**Exercise description:** Scan the listing below and copy every line holding "shoulder".

**Extracted entries:**
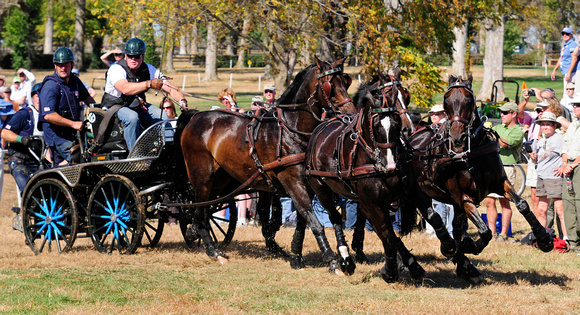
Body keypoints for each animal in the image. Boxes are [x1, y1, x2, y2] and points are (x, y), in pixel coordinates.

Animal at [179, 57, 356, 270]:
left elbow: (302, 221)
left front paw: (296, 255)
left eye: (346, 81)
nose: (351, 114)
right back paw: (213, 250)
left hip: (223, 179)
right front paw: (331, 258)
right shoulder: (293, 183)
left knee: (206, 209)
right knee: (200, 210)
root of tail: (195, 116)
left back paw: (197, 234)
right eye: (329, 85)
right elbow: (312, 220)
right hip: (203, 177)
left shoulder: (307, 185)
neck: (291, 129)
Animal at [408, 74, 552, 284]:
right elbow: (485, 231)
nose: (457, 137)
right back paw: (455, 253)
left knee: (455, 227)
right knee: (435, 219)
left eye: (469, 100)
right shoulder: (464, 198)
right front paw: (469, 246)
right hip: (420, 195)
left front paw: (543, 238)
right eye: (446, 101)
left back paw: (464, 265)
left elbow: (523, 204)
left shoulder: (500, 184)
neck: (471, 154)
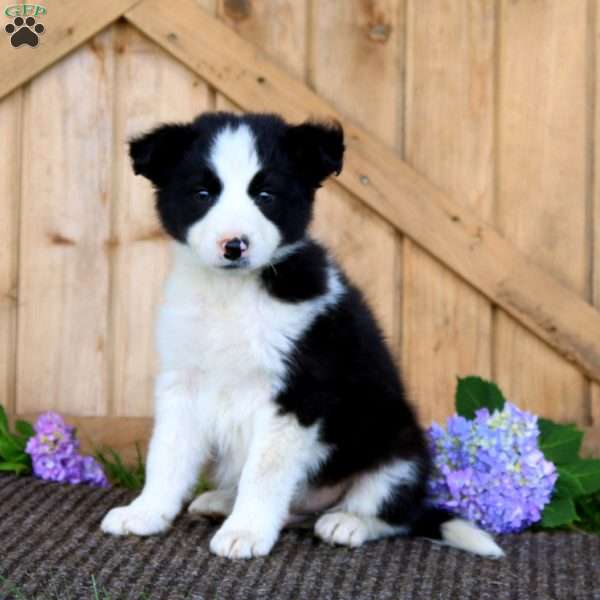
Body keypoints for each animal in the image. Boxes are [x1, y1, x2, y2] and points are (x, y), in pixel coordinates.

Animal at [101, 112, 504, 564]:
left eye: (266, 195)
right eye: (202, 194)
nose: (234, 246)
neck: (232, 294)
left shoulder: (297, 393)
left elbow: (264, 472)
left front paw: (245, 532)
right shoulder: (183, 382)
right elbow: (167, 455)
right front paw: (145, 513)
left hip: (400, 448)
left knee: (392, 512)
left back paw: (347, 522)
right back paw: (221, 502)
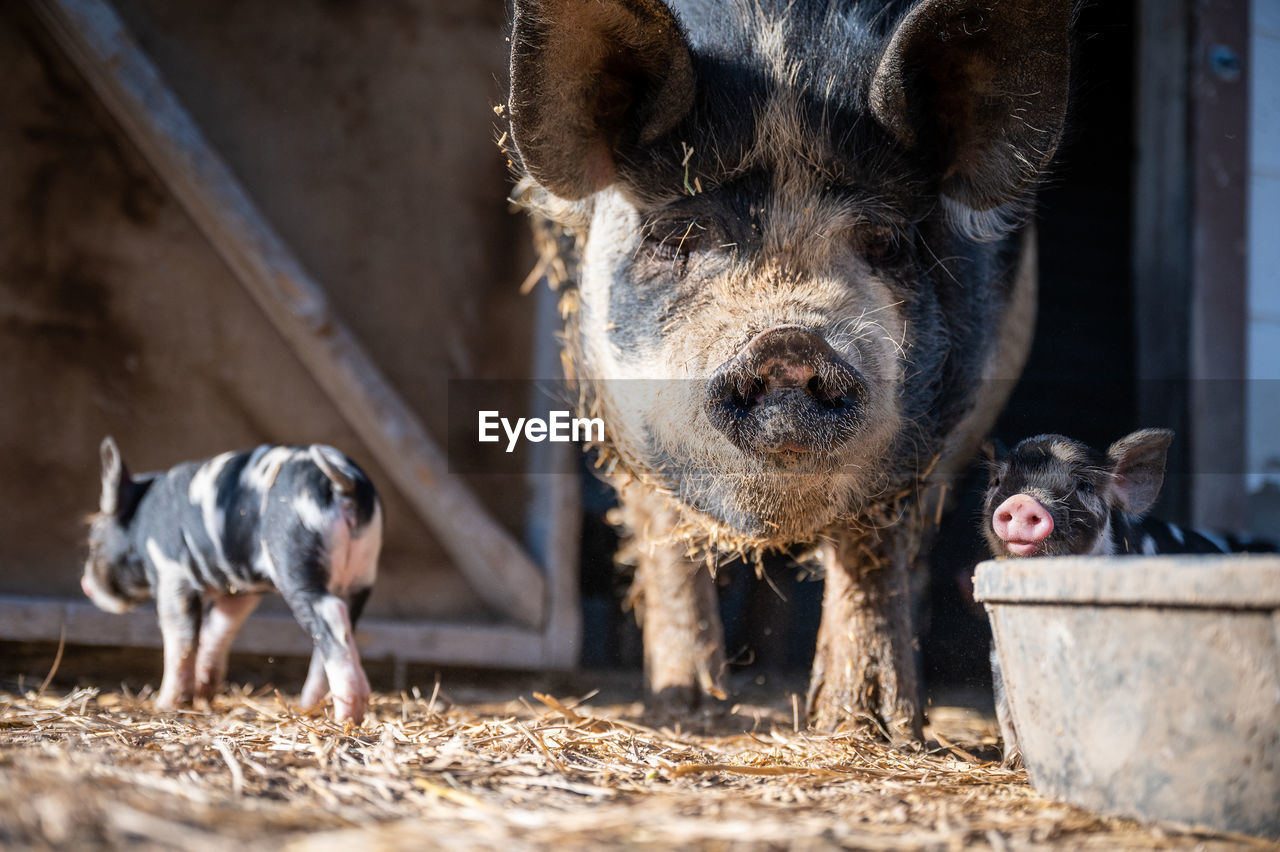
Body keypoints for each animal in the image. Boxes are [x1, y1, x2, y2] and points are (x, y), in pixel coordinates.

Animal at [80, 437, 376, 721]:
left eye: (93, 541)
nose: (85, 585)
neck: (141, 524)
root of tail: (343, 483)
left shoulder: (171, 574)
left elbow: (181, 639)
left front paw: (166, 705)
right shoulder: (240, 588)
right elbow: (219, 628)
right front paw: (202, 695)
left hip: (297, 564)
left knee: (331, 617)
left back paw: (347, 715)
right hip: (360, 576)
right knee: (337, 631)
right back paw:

...

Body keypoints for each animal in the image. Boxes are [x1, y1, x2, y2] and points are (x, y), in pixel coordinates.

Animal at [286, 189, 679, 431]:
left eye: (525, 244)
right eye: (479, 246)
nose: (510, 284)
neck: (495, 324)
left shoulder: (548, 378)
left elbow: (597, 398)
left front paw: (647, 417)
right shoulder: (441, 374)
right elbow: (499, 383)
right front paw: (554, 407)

* * *

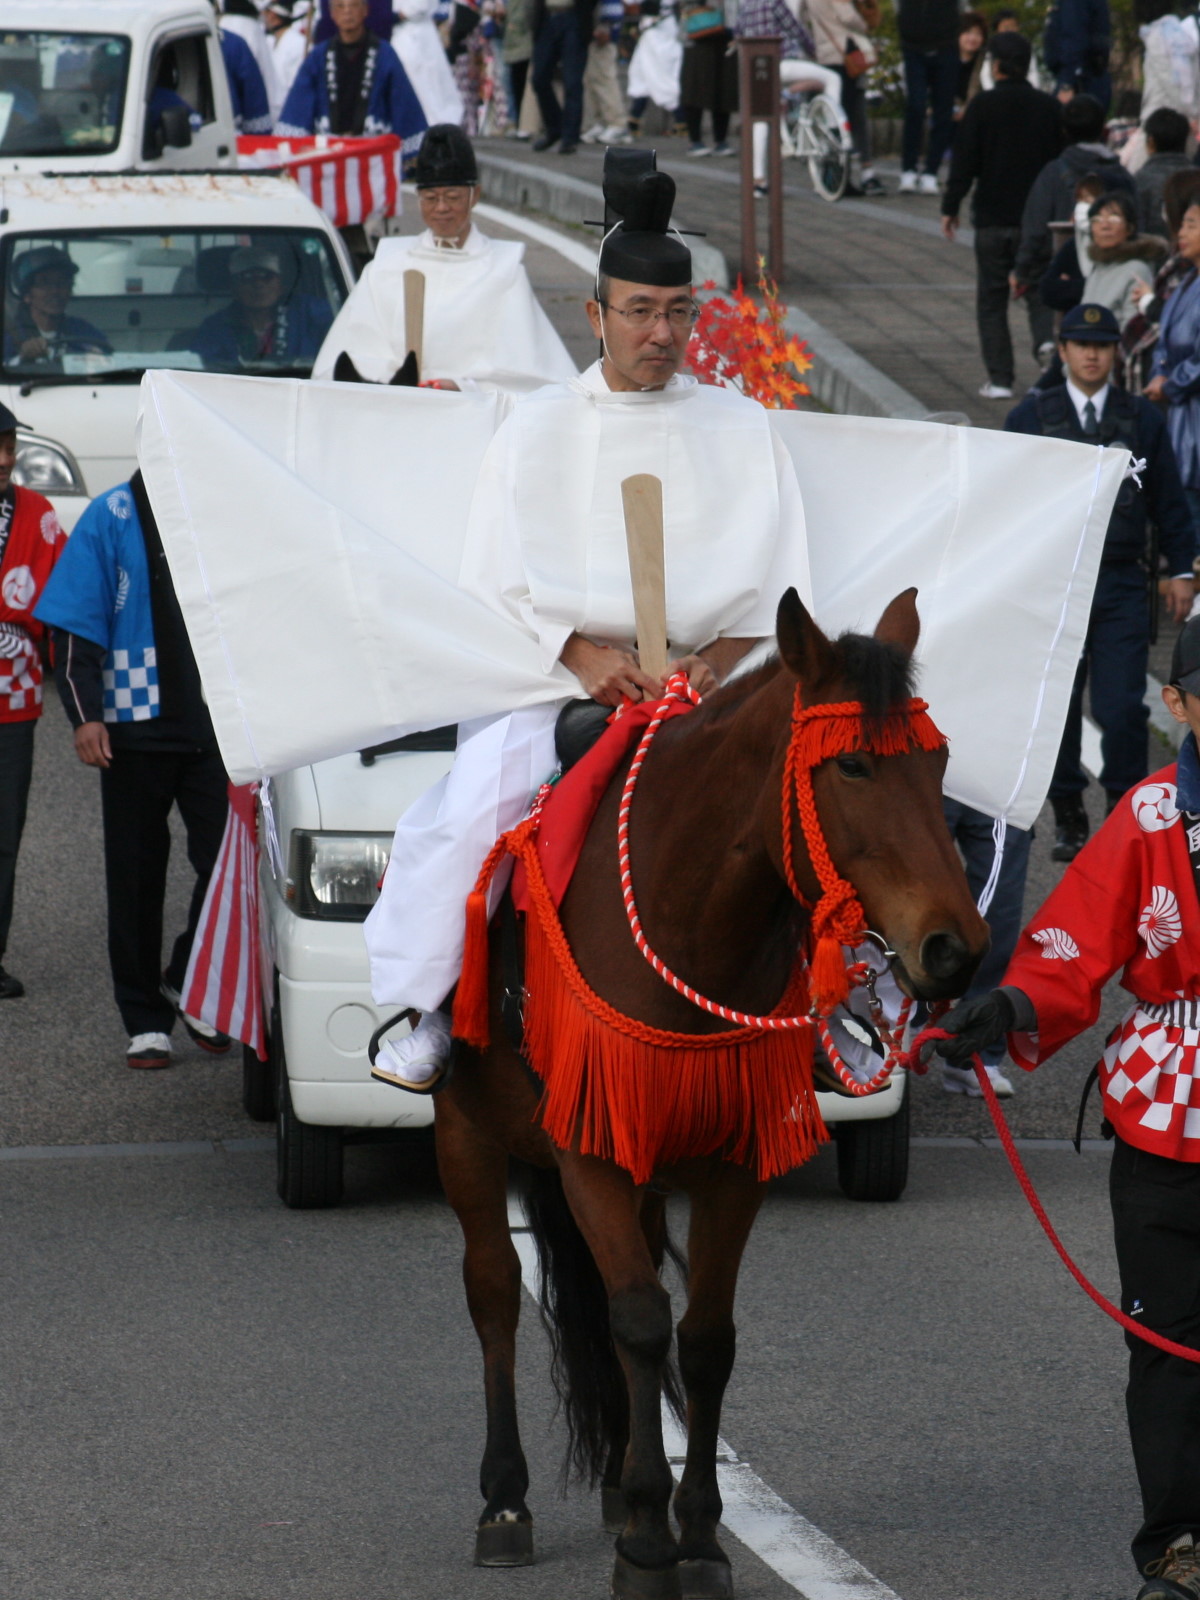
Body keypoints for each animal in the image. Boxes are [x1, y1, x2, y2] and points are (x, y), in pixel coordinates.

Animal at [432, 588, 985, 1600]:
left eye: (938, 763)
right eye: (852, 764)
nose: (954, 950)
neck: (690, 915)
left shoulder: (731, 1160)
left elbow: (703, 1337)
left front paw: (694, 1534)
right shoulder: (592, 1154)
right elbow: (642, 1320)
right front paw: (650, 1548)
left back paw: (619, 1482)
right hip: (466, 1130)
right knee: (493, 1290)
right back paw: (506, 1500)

**Response to the task:**
right shoulder: (293, 183)
left shoulder: (307, 185)
right shoulder: (464, 198)
left shoulder: (500, 184)
left shoulder: (297, 393)
right shoulder: (183, 382)
left shoulder: (171, 574)
right shoulder: (240, 588)
left shoulder: (548, 378)
right shoulder: (441, 374)
left shoulder: (731, 1160)
right shoulder: (592, 1154)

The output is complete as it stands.